▶ Votre consigne:
Poursuivez l'article sur les Afghans qui quittent l'Iran par le poste-frontière d'Islam Qala, en reprenant juste après sa dernière phrase.

▶ Extrait à lire:

--------------------

Sous une tempête de sable, le visage fatigué, des Afghans passent la frontière à Islam Qala (ouest). Ils quittent l'Iran secoué par une guerre "intense" et reviennent dans un Afghanistan en crise humanitaire où ils ne voient "aucune perspective".
"J'ai été forcé de revenir en Afghanistan à cause de la guerre", témoigne auprès de l'AFP Talibshah, 27 ans, qui travaillait dans l'agriculture dans la province de Qazvin, dans le nord-ouest de l'Iran et préfère taire son nom de famille.
Après un long voyage, il est arrivé au poste-frontière d'Islam Qala, dans l'ouest de l'Afghanistan. Désemparé après s'être fait flouer en changeant ses devises, il cherche comment rejoindre sa région natale de Sar-é Pol (nord), un périple de plusieurs centaines de kilomètres par des routes de montagne difficiles.

--------------------

▶ Données à examiner:
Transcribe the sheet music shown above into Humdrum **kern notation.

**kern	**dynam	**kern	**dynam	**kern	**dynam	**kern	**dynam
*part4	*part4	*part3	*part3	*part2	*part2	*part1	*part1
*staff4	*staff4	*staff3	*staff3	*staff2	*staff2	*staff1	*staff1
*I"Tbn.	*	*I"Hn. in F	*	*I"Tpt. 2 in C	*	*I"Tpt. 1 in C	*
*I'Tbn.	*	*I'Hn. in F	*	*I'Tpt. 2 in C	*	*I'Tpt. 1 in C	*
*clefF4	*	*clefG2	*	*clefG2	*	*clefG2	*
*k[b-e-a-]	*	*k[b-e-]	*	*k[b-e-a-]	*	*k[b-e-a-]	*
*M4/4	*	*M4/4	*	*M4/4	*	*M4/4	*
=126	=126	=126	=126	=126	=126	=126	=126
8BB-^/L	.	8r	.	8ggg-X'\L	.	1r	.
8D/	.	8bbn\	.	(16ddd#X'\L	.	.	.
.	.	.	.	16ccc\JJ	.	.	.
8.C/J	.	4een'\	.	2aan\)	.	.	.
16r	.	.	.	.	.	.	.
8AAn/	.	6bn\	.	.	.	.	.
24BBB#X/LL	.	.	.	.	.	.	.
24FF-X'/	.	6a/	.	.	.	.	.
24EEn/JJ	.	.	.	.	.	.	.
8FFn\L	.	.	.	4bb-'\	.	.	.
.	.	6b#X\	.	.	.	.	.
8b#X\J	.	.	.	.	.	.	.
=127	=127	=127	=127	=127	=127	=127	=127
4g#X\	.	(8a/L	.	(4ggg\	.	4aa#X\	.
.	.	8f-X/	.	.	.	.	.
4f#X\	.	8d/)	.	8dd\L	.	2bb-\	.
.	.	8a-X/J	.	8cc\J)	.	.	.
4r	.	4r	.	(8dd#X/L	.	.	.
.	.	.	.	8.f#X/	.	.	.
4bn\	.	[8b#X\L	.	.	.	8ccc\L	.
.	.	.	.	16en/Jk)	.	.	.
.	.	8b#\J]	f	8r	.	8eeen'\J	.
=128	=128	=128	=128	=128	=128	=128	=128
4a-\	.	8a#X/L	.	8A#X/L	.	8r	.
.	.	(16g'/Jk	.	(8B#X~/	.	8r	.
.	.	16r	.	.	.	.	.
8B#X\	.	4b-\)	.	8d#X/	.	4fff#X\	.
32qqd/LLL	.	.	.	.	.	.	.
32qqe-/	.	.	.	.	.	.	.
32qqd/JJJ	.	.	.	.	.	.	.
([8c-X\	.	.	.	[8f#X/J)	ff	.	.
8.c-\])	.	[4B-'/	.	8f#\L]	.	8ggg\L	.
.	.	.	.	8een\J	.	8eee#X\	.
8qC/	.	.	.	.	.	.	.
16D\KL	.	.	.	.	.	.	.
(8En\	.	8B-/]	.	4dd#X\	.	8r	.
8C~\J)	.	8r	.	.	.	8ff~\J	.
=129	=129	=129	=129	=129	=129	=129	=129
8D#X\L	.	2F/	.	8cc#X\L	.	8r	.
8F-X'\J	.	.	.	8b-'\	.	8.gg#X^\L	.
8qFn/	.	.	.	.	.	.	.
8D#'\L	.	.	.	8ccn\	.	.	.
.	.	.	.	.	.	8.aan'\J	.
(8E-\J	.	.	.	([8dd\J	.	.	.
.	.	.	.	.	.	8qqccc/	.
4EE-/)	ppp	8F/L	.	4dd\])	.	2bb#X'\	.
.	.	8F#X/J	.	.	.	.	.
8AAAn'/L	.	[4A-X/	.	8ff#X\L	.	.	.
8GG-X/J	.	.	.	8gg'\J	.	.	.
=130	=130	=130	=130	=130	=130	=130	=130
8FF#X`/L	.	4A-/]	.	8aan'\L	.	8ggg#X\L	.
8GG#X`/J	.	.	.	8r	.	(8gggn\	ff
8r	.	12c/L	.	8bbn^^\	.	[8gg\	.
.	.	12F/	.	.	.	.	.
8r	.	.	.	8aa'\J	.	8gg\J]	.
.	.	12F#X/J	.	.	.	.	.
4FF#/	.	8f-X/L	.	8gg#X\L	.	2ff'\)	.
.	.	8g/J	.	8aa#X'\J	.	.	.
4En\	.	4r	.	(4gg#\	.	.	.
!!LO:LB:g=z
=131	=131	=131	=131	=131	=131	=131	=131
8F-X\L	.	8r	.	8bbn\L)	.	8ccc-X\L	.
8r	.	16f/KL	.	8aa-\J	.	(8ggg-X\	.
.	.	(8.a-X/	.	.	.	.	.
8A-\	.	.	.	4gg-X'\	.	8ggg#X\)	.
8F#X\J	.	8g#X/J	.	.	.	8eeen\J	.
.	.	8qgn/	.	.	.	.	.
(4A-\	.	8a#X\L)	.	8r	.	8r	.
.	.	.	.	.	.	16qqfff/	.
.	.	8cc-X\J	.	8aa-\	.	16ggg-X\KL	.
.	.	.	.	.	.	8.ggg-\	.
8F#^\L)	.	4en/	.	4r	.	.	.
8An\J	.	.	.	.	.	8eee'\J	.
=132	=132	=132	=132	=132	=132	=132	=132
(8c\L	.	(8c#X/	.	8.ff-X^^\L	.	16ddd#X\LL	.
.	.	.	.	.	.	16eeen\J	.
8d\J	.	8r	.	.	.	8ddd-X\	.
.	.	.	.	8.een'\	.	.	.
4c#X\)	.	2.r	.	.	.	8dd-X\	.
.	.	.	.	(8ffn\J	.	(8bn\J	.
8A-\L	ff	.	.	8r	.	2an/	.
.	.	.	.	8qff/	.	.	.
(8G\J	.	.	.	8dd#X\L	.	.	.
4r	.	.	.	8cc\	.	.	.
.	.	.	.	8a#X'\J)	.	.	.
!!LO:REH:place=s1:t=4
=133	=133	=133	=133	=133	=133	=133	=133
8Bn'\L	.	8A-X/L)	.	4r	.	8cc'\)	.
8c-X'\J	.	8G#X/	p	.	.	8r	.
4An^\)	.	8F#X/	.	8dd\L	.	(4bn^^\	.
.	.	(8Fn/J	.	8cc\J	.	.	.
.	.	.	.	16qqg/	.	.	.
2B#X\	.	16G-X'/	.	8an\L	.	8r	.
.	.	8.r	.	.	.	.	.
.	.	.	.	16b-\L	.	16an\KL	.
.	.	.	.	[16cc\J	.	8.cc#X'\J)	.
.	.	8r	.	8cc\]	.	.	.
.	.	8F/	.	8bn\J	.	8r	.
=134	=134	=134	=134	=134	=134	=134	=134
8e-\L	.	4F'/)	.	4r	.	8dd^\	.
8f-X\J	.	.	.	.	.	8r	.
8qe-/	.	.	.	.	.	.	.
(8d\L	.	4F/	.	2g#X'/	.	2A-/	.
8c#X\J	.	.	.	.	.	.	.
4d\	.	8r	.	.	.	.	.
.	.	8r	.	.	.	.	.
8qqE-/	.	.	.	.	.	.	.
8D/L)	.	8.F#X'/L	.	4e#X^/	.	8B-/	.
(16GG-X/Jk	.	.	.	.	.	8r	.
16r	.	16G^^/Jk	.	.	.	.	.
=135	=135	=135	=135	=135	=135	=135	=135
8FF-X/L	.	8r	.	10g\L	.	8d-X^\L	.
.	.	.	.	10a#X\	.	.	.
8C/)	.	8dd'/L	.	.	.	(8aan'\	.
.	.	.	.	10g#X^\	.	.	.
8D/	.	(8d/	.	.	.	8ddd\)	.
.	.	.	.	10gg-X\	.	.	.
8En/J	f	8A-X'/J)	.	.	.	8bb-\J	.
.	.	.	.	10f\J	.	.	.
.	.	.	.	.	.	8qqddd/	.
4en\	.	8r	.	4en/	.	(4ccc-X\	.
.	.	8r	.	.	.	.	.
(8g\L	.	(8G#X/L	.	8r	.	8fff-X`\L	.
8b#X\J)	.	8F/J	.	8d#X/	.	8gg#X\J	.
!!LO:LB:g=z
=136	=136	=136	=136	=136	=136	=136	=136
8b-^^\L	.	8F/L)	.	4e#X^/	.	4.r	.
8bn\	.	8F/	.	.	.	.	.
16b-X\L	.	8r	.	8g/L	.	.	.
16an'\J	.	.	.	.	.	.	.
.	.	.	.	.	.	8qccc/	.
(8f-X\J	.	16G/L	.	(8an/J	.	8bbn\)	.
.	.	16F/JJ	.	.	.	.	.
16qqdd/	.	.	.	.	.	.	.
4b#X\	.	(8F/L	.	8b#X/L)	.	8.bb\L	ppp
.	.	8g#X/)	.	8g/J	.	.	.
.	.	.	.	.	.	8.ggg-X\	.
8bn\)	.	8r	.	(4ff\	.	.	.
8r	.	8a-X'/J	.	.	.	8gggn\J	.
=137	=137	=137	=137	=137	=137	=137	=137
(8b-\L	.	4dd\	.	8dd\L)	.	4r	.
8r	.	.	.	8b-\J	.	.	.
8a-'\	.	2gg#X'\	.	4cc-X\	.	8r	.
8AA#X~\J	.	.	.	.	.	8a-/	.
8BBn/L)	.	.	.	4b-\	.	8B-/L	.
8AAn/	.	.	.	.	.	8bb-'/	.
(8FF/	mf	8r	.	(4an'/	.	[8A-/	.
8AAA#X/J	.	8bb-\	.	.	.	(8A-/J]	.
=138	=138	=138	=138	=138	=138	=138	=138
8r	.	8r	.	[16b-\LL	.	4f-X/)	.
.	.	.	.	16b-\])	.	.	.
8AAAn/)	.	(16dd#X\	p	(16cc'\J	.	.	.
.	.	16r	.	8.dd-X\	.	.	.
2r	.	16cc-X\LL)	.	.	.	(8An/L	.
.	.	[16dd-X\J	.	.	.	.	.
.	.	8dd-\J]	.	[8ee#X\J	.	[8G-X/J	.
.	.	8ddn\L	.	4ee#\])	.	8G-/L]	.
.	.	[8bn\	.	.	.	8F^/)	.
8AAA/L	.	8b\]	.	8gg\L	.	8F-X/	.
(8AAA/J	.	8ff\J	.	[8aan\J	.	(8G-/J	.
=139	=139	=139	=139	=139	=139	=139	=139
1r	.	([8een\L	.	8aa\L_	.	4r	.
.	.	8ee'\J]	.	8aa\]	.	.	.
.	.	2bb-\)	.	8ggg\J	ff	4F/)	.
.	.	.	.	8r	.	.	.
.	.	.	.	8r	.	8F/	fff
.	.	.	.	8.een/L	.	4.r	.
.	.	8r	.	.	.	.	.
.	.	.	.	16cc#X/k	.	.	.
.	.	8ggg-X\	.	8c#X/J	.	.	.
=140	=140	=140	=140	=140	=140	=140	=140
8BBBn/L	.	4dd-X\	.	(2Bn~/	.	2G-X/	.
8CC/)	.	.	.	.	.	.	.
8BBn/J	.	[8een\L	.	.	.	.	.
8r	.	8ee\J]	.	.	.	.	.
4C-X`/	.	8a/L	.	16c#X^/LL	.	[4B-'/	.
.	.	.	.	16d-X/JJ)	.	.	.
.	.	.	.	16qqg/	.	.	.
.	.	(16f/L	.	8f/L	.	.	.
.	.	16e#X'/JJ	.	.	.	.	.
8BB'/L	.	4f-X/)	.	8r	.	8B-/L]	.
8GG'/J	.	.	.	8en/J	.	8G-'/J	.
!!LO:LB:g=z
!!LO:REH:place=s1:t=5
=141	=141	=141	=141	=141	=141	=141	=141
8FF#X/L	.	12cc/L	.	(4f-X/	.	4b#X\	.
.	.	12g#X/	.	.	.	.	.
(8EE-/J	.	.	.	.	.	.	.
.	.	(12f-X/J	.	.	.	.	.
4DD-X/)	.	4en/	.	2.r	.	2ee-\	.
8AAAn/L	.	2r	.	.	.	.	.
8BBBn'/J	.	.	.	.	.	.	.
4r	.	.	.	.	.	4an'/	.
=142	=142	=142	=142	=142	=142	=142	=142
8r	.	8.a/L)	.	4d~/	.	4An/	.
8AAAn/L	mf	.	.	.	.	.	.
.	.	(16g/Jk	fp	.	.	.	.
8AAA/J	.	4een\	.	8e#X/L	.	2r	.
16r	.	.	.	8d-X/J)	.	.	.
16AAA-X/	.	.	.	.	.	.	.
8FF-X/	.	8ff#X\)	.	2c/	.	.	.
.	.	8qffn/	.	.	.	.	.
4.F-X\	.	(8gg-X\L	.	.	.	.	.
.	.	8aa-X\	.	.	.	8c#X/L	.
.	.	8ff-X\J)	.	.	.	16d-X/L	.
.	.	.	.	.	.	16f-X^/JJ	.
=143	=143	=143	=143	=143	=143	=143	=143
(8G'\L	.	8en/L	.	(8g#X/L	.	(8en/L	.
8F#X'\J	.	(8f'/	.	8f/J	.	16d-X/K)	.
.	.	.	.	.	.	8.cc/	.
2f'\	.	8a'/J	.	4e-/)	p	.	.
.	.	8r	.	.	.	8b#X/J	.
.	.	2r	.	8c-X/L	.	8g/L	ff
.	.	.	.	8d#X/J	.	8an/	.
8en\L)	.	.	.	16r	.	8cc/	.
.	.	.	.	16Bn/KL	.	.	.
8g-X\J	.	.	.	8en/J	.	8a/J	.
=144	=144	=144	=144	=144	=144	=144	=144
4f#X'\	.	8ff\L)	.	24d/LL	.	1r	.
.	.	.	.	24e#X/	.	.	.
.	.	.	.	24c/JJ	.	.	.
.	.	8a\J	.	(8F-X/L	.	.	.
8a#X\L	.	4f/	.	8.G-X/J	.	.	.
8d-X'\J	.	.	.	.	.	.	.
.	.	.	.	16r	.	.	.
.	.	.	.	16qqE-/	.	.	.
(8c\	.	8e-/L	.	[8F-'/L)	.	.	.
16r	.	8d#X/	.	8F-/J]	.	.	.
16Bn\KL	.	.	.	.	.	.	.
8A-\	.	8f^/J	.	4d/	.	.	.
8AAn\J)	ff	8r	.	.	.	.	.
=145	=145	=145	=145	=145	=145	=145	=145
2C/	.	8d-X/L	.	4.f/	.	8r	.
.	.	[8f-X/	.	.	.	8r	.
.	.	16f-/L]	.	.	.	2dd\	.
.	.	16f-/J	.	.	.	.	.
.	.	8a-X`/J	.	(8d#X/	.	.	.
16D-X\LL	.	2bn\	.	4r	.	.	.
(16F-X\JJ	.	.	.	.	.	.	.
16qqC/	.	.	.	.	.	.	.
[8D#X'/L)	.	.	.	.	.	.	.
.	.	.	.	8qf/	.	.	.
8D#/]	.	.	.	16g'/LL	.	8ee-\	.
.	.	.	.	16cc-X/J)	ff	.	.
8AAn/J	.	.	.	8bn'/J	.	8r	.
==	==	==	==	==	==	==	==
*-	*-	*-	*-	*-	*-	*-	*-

--------------------

▶ Résultat ci-dessous:
Grâce à son travail en Iran, Talibshah faisait vivre sa famille de sept personnes dont son père, sa mère, ses frères et soeurs dans une région d'Afghanistan où la sécheresse a rendu l'agriculture difficile voire impossible.
"Je ne sais pas si je vais pouvoir trouver un emploi ou pas. Nous sommes laissés sans perspective. Si je ne trouve pas de travail, je devrai émigrer à nouveau, nous n'avons pas le choix, nous ne pouvons pas mourir de faim", ajoute-t-il.
Près de la moitié de la population afghane --soit 21,9 millions de personnes-- aura besoin d'aide humanitaire en 2026, alertent les Nations unies. Et le pays est secoué depuis le 26 février par de nouveaux affrontements avec le Pakistan voisin qui ont causé la mort d'au moins 56 civils et déplacé environ 115.000 personnes, selon l'ONU.
Ces Afghans "fuient la guerre en Iran" et "arrivent dans un pays ravagé par la sécheresse, qui souffre d'un chômage élevé et fait maintenant face à un conflit" (avec le Pakistan), souligne Arafat Jamal, le représentant en Afghanistan du Haut-Commissariat de l'ONU pour les réfugiés (HCR).
"Il n'y a pas de bon choix pour eux", déplore-t-il depuis Islam Qala.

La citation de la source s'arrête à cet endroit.